Meta-learning for algorithm selection relies on a meta-dataset in which each row corresponds to a supervised learning dataset described by meta-features and labelled with a target value that is associated with algorithm choice (typically, some function of algorithm performance). A persistent limitation is that the number of curated real-world datasets is small, resulting in sparse meta-datasets that constrain meta-learner generalisation. In this paper, we address this problem by augmenting the meta-dataset with synthetic regression datasets produced via a large language model (LLM), with generation steered toward target regions of a low-dimensionality performance space. In our experiments, we adopt a two-dimensional geometric setting defined by the cross-validated $R^2$ scores of two anchor algorithms, known as landmarkers. We compare two augmentation strategies: (1) uniform sampling, which distributes synthetic datasets across the performance space; and (2) margin-based sampling, which concentrates them near the decision boundary where landmarker preference is most ambiguous. Across 42 real-world UCI regression datasets and 730 synthetic datasets, both strategies substantially improve meta-learner performance over the unaugmented baseline under regression and multi-label evaluation formulations.
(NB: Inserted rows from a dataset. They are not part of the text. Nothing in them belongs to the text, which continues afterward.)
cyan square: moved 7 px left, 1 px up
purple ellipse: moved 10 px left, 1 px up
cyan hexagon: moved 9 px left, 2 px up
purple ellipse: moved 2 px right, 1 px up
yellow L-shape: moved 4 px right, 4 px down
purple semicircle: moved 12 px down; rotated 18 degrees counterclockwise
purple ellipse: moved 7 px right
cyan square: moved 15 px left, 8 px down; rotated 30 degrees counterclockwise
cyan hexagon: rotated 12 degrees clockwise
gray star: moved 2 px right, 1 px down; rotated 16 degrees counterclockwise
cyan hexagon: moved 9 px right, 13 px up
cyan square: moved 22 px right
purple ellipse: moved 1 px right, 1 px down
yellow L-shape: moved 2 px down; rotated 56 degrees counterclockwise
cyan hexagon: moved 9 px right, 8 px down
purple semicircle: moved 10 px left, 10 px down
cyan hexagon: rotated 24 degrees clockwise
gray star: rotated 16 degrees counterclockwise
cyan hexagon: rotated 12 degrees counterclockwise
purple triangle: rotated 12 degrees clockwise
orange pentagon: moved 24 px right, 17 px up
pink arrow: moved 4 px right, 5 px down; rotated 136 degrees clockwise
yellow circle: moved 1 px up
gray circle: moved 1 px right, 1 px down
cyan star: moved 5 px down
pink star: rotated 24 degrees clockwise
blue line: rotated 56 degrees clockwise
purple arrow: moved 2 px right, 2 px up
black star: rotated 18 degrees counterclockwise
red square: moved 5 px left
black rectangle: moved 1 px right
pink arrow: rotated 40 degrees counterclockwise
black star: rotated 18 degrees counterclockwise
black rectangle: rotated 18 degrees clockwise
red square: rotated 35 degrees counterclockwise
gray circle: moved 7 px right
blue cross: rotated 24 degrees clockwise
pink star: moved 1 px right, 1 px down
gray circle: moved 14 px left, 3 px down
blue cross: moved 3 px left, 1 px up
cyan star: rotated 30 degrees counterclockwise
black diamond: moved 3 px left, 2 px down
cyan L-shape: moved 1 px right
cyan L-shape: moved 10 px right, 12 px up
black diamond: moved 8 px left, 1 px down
However, uniform augmentation consistently outperforms margin-based augmentation, achieving a 17.47% relative reduction in Hamming loss, a 100.41% relative improvement in subset accuracy, and a +6.09% relative gain in pooled out-of-fold $R^2$. These results lead us to postulate a central thesis: the performance of algorithms resides on a low-dimensional performance manifold, whose reconstruction bias may be minimised by user-guided LLMs that seek to maximise uniform $ε$-cover, and consequently, lead to improved meta-learning for algorithm selection.